In the chaotic race to receive a COVID-19 vaccine, officials are urging calm while there aren’t enough doses yet for everyone who is now eligible and ready to schedule their first shot. 

To help people in communities across the United States find a COVID-19 vaccine provider that still has stock of the vaccine, the Centers for Disease Control and Prevention partnered with Boston Children’s Hospital and Castlight Health to launch a new tool earlier this week.

The free online service, VaccineFinder, will allow users to look for locations offering vaccinations near where they live and hopefully streamline the process of finding an available appointment. 


“The idea is to show where COVID-19 vaccine providers [are] that are open to the public — how to contact them, how to book an appointment, and try to show the daily inventory status so people are clear where there’s vaccine and where there isn’t,” John Brownstein, the founder of VaccineFinder and chief innovation officer at Boston Children’s told NPR

The virtual tool is operated by epidemiologists and software developers at Boston Children’s who work with clinics, pharmacies, and health departments to collect and report accurate and up-to-date information about local services. 

COVID-19 vaccination providers from around the country will begin reporting on-hand vaccine inventory data every 24 hours, according to the site. 

“Scattered and siloed systems make it difficult to find timely, accurate information,” Brownstein wrote in a tweet announcing the relaunch on Friday. 

He said the tool will also show users how to contact vaccination sites and direct them to each location’s appointment portals. 

The initial rollout, he added, doesn’t address the limited vaccine supply issue. 

Brownstein shared how VaccineFinder was actually originally created during the 2009 H1N1 pandemic in a partnership with Google. 

“We have been running ever since for a wide range of vaccines (shingles, HPV, travel vaccines etc),” he wrote.


While in most states the initial launch was limited to providers that are receiving vaccines from the federal government, those living in Alaska, Indiana, Iowa and Tennessee can search their ZIP codes and discover an interactive map of every vaccine provider, including hospitals, clinics, and public health sites nearby. 

Brownstein told NPR that in the coming days and weeks, every state will be added to the mix. 

As vaccines become more widely available, providers may choose to make their locations visible — or not — on the VaccineFinder site, making it easier for the public to identify which locations still have stock. 

“This is one baby step in the complex numbers of steps people have to take in order to get [a] vaccine,” Brownstein told the station. “But we hope at least it will help reduce some of the noise and confusion that is out there.”

——————

About this task:
Answer these questions using the VaccineFinder article above.
(a) Which two organizations did the Centers for Disease Control and Prevention partner with to launch the tool?
(b) During which pandemic was VaccineFinder originally created, and with which company?
(c) In which four states could users see every vaccine provider at the initial launch?

Extracted information:
——————

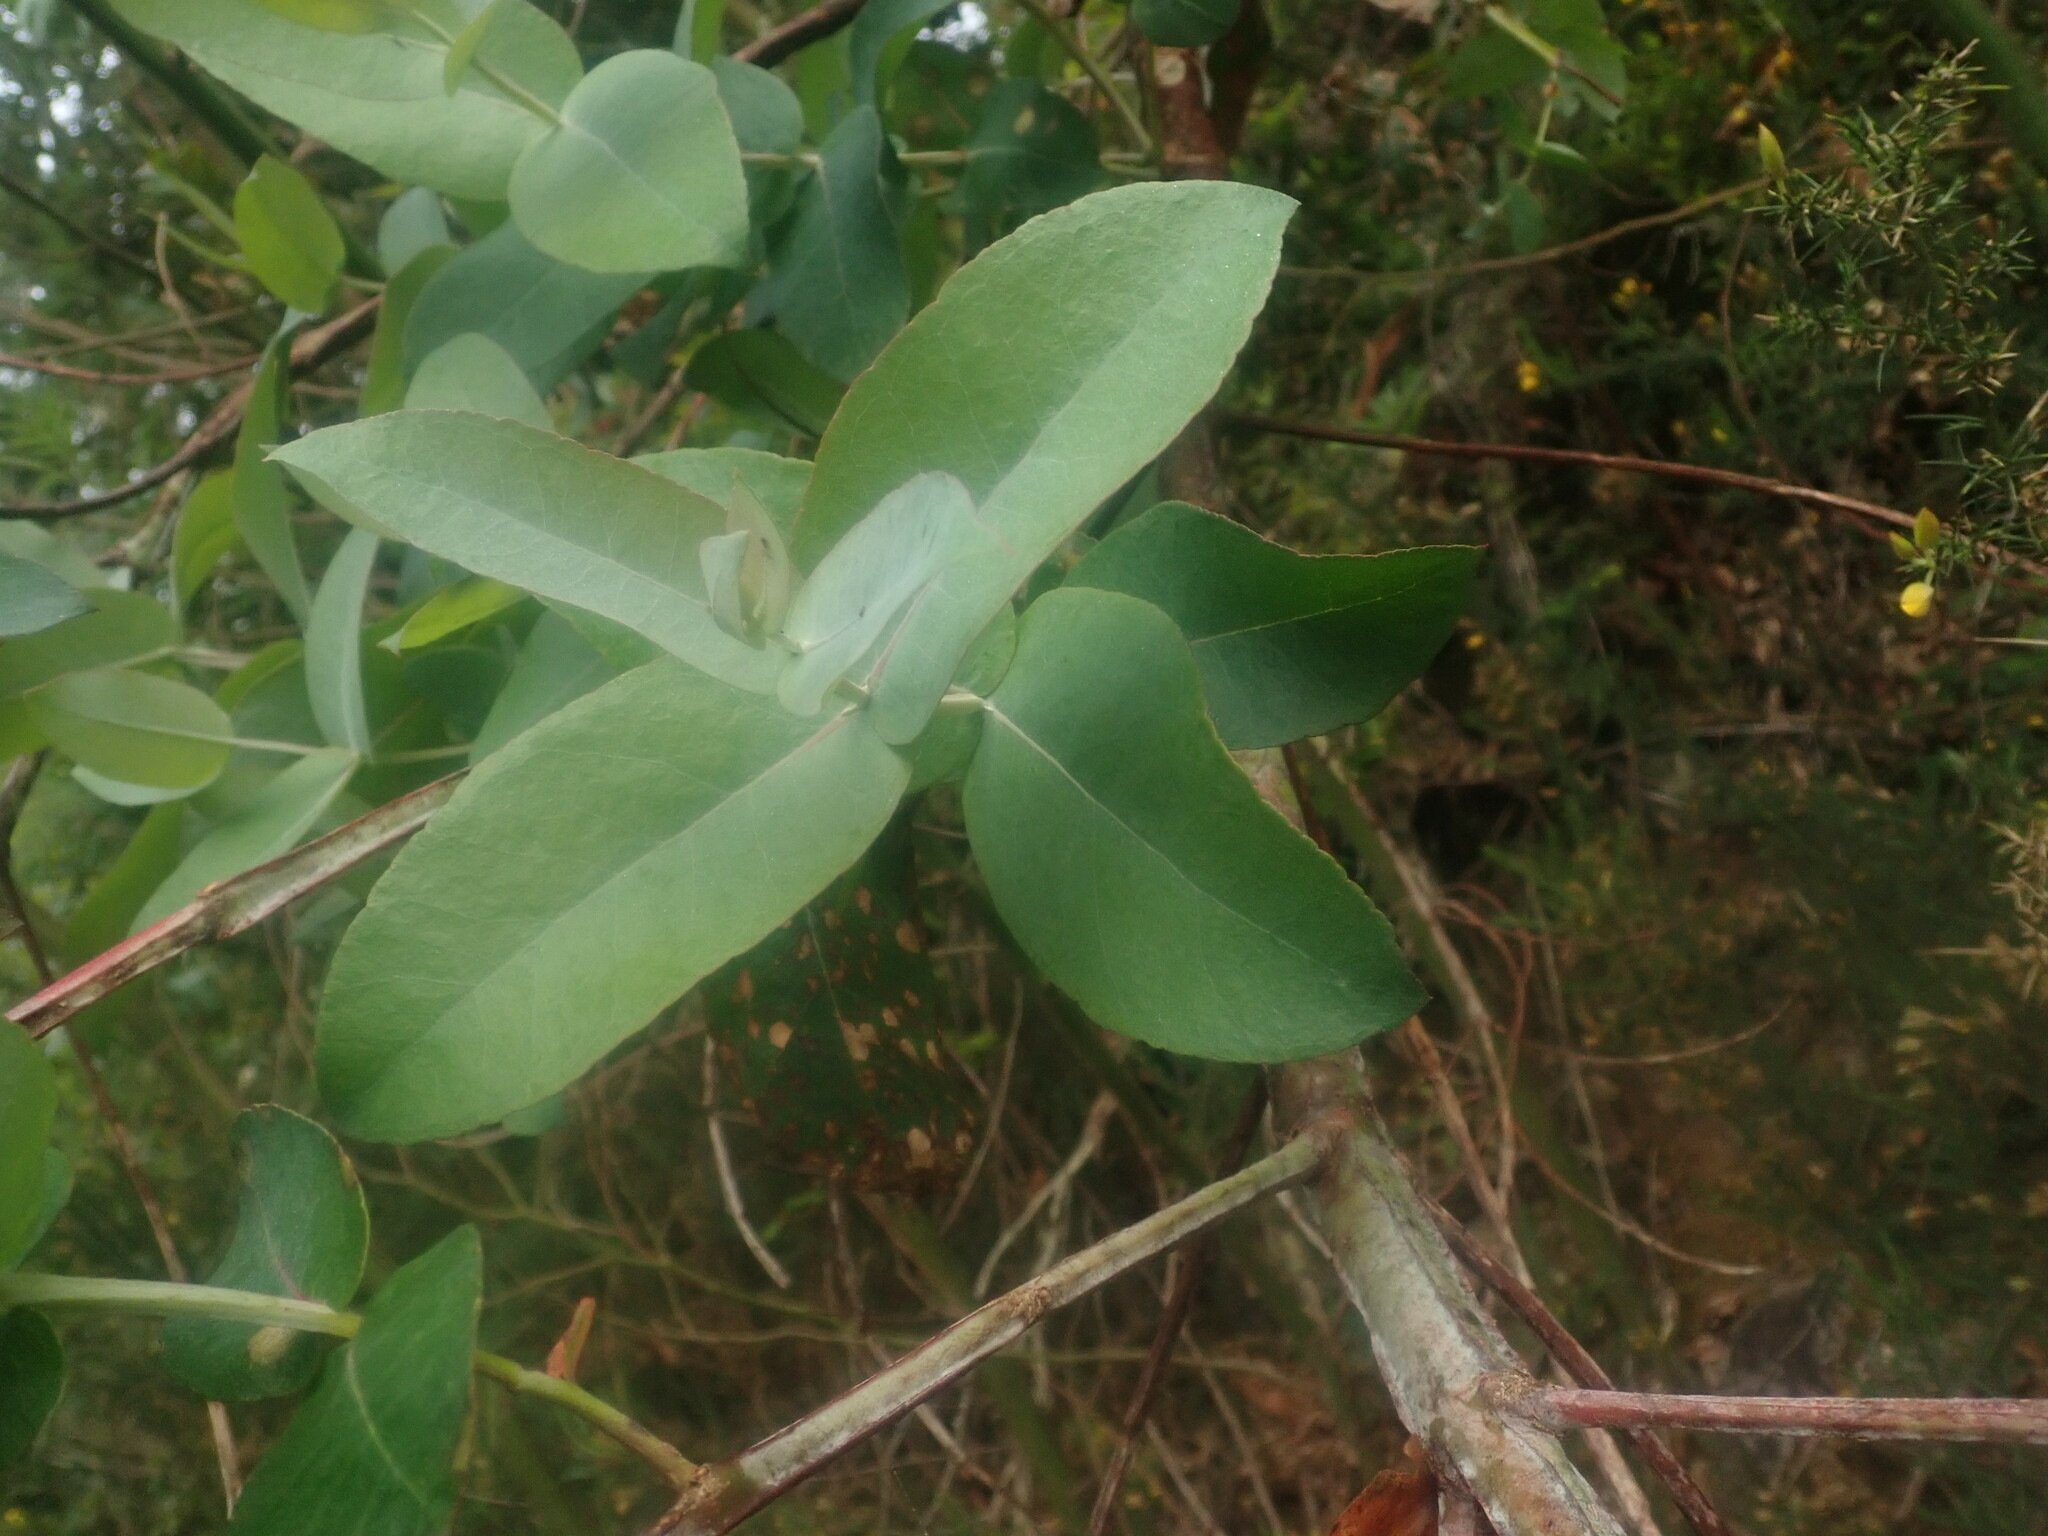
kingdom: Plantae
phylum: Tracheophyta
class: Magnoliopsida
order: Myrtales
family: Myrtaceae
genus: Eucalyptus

——————

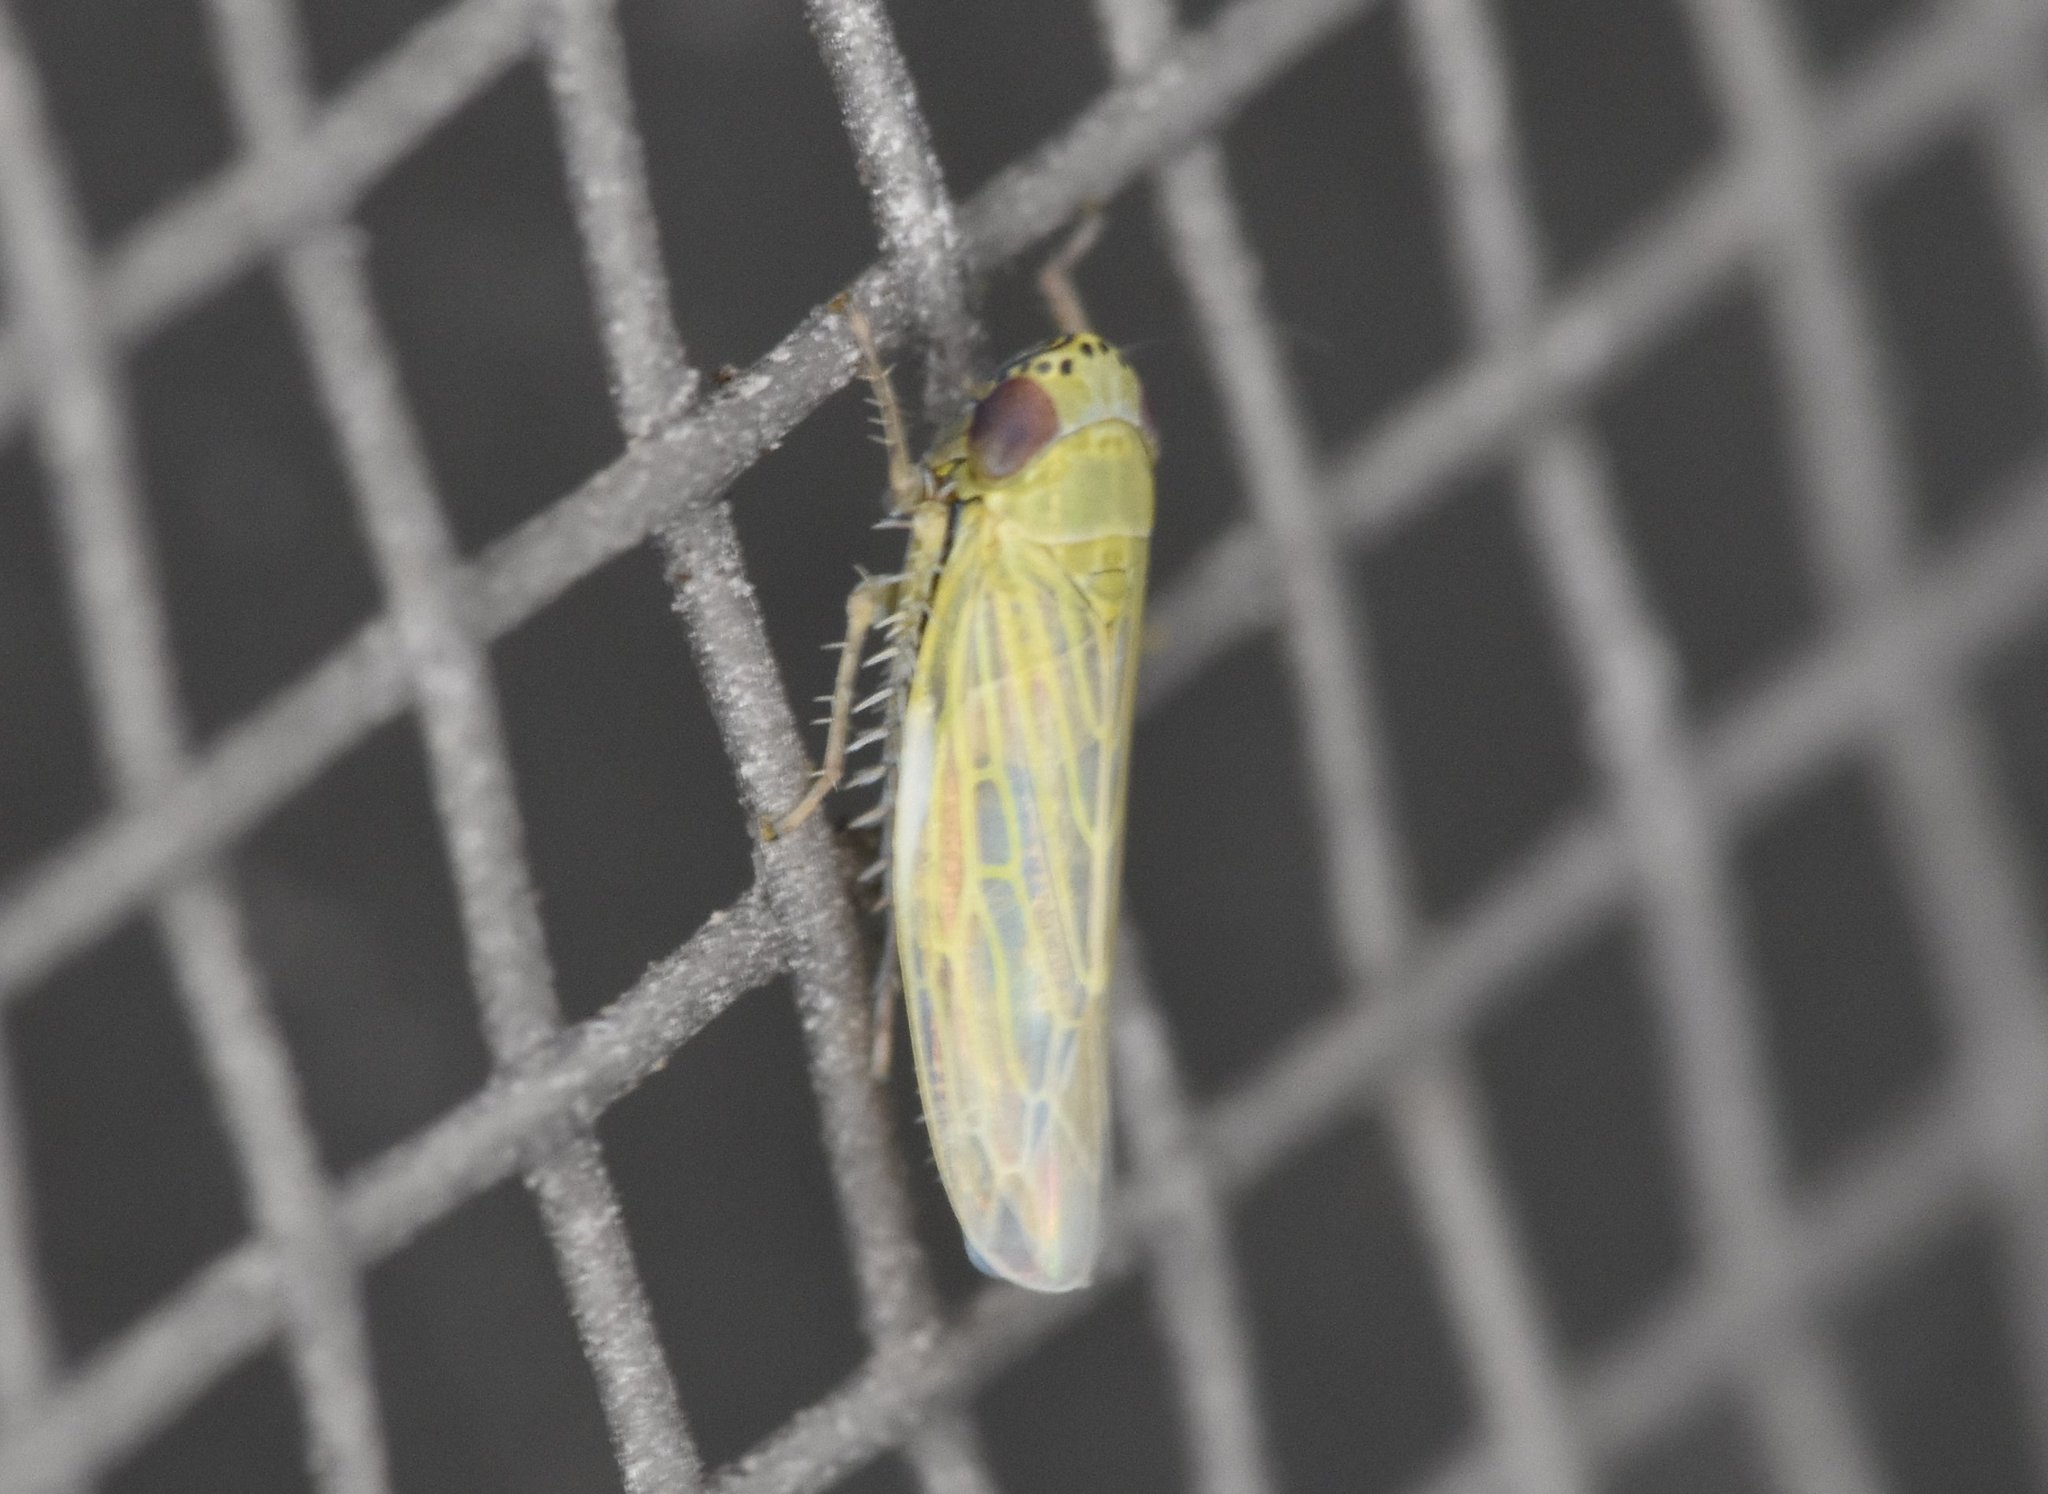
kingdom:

——————

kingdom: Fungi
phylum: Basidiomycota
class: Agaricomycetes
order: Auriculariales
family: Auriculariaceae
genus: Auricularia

——————

Answer to this exercise:
(a) Boston Children's Hospital and Castlight Health.
(b) The 2009 H1N1 pandemic, with Google.
(c) Alaska, Indiana, Iowa and Tennessee.